# Crow hunting.



## jcdona (Sep 22, 2016)

Crow season starts Nov. 5. Is it legal to shoot them before that if they are damaging your crops.


----------



## across the river (Sep 22, 2016)

The stuff is often in the regulations if you take the time to read them.

NUISANCE
Crows have a reputation as agricultural pests and predators on songbirds and various other wildlife species. In this regard humans have often attempted to control their numbers. However, crow populations have remained stable and even increased in many areas, which is a testament to their adaptability. At present in Georgia crows can be controlled by lethal means anytime they are causing damage to agricultural crops.


----------



## jcdona (Sep 23, 2016)

Is there anyone in South GA that hunts crows looking for somewhere go.


----------



## chrisn1818 (Sep 23, 2016)

If you will kill one or two and hang them up the others will stay away. My grandpa used to kill a few and hang them around his garden. Always seemed to work for him.


----------



## oops1 (Sep 23, 2016)

If you clip one and get him squawking.. The sky will turn black with them.. Good times


----------



## jcdona (Sep 23, 2016)

There is about 200/300 in our plowed up peanut field every day. Then on to the pecan orchard.

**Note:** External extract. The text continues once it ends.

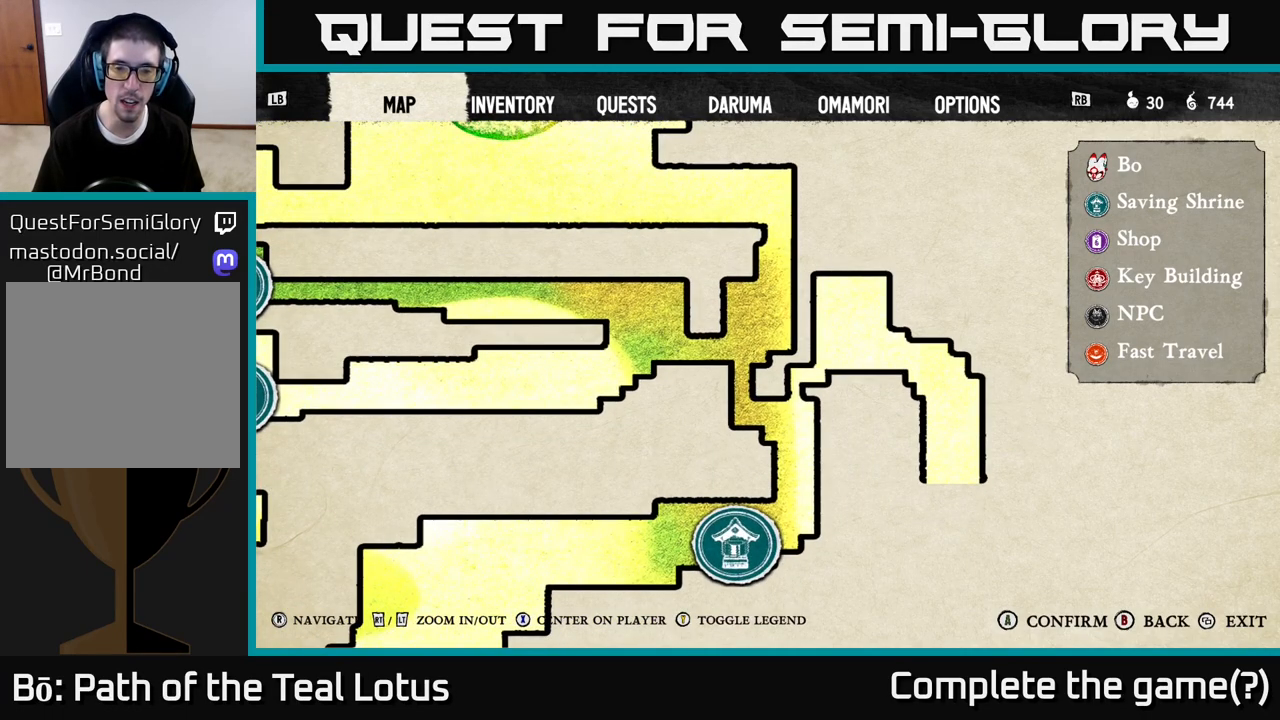
{"buttons": [], "left_stick": "center", "right_stick": "right", "events": [[33, "right_stick", "right"], [167, "right_stick", "center"], [400, "right_stick", "right"]]}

Will be hauling them off in a couple weeks.


----------



## one hogman (Sep 23, 2016)

After deer season, we set up in the thick pines with electronic and mouth calls, you call a few in then move a few hundred yards and do it again, lots of fun, shooting is best early season but we can't mess up the deer hunting


----------



## ronmac13 (Sep 26, 2016)

Where in south ga


----------



## Barebowyer (Sep 26, 2016)

How far South? PM me the info please


----------



## jcdona (Sep 26, 2016)

Mitchell Co. West of Camilla in hopeful.


----------



## jcdona (Sep 27, 2016)

Sorry barebowyer my phone won't let me message you. Will try on the computer tomorrow night.


----------



## jp233 (Nov 14, 2016)

Anyone have a good crow guide they can recommend? 

We've been trying to get in touch with the "Crow Whisperer" Jerry Tomlin, but to no avail. I had a buddy who hunted with him and it was a hoot. Much success.

Or, if no crow guides really exist anymore does anyone within about 2.5 hrs of say, the Gold Dome in downtown Atlanta, need to have some folks come in and take out some crows?


----------



## JohnK (Nov 15, 2016)

Just run a crow fight on an ecaller. They should start showing up after a few minutes .


----------



## NE GA Pappy (Nov 15, 2016)

it won't take a few minutes, but make doggone sure you get the first one that comes in. They send in a scout, and if you don't get him, you won't get many shots at any others.  If you can get a cripple on the ground squawking and jumping around, you will practical melt your gun barrel off in about 10  minutes you will have so many of them around.


----------